TASK OBJECTIVE:
Extract all of the entries and set them down verbatim.
-------- PROVIDED DATA --------
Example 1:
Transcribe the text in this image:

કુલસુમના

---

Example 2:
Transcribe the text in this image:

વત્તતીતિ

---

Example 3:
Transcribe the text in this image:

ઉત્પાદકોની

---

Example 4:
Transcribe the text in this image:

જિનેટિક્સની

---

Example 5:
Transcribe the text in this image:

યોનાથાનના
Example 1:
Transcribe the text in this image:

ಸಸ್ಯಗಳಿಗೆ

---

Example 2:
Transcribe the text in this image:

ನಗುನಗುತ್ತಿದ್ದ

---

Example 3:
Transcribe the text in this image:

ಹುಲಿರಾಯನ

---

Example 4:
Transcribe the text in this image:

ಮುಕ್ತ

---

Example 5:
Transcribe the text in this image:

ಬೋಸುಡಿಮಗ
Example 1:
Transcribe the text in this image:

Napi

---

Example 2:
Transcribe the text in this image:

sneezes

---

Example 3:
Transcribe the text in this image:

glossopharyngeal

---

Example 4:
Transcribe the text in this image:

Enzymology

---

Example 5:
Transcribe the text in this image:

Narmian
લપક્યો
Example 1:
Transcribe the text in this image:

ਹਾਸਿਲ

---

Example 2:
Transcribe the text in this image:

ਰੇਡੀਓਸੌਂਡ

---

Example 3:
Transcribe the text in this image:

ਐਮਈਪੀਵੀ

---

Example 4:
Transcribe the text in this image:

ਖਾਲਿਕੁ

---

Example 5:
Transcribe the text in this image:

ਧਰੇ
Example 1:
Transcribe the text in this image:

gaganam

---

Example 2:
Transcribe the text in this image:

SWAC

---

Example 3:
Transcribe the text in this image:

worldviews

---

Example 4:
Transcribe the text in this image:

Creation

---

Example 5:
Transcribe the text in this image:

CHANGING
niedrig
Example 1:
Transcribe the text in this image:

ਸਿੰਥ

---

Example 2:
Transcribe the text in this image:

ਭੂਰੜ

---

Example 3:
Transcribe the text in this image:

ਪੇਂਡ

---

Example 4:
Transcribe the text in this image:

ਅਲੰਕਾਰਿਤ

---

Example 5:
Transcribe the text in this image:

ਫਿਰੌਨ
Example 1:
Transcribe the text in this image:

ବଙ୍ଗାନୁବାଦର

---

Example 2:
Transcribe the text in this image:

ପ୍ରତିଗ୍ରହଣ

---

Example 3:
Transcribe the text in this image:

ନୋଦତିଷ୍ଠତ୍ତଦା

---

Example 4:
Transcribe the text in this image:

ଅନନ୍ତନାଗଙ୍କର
--------
EXERCISE ANSWER:
Example 1:
Transcribe the text in this image:

કુલસુમના

---

Example 2:
Transcribe the text in this image:

વત્તતીતિ

---

Example 3:
Transcribe the text in this image:

ઉત્પાદકોની

---

Example 4:
Transcribe the text in this image:

જિનેટિક્સની

---

Example 5:
Transcribe the text in this image:

યોનાથાનના
Example 1:
Transcribe the text in this image:

ಸಸ್ಯಗಳಿಗೆ

---

Example 2:
Transcribe the text in this image:

ನಗುನಗುತ್ತಿದ್ದ

---

Example 3:
Transcribe the text in this image:

ಹುಲಿರಾಯನ

---

Example 4:
Transcribe the text in this image:

ಮುಕ್ತ

---

Example 5:
Transcribe the text in this image:

ಬೋಸುಡಿಮಗ
Example 1:
Transcribe the text in this image:

Napi

---

Example 2:
Transcribe the text in this image:

sneezes

---

Example 3:
Transcribe the text in this image:

glossopharyngeal

---

Example 4:
Transcribe the text in this image:

Enzymology

---

Example 5:
Transcribe the text in this image:

Narmian
લપક્યો
Example 1:
Transcribe the text in this image:

ਹਾਸਿਲ

---

Example 2:
Transcribe the text in this image:

ਰੇਡੀਓਸੌਂਡ

---

Example 3:
Transcribe the text in this image:

ਐਮਈਪੀਵੀ

---

Example 4:
Transcribe the text in this image:

ਖਾਲਿਕੁ

---

Example 5:
Transcribe the text in this image:

ਧਰੇ
Example 1:
Transcribe the text in this image:

gaganam

---

Example 2:
Transcribe the text in this image:

SWAC

---

Example 3:
Transcribe the text in this image:

worldviews

---

Example 4:
Transcribe the text in this image:

Creation

---

Example 5:
Transcribe the text in this image:

CHANGING
niedrig
Example 1:
Transcribe the text in this image:

ਸਿੰਥ

---

Example 2:
Transcribe the text in this image:

ਭੂਰੜ

---

Example 3:
Transcribe the text in this image:

ਪੇਂਡ

---

Example 4:
Transcribe the text in this image:

ਅਲੰਕਾਰਿਤ

---

Example 5:
Transcribe the text in this image:

ਫਿਰੌਨ
Example 1:
Transcribe the text in this image:

ବଙ୍ଗାନୁବାଦର

---

Example 2:
Transcribe the text in this image:

ପ୍ରତିଗ୍ରହଣ

---

Example 3:
Transcribe the text in this image:

ନୋଦତିଷ୍ଠତ୍ତଦା

---

Example 4:
Transcribe the text in this image:

ଅନନ୍ତନାଗଙ୍କର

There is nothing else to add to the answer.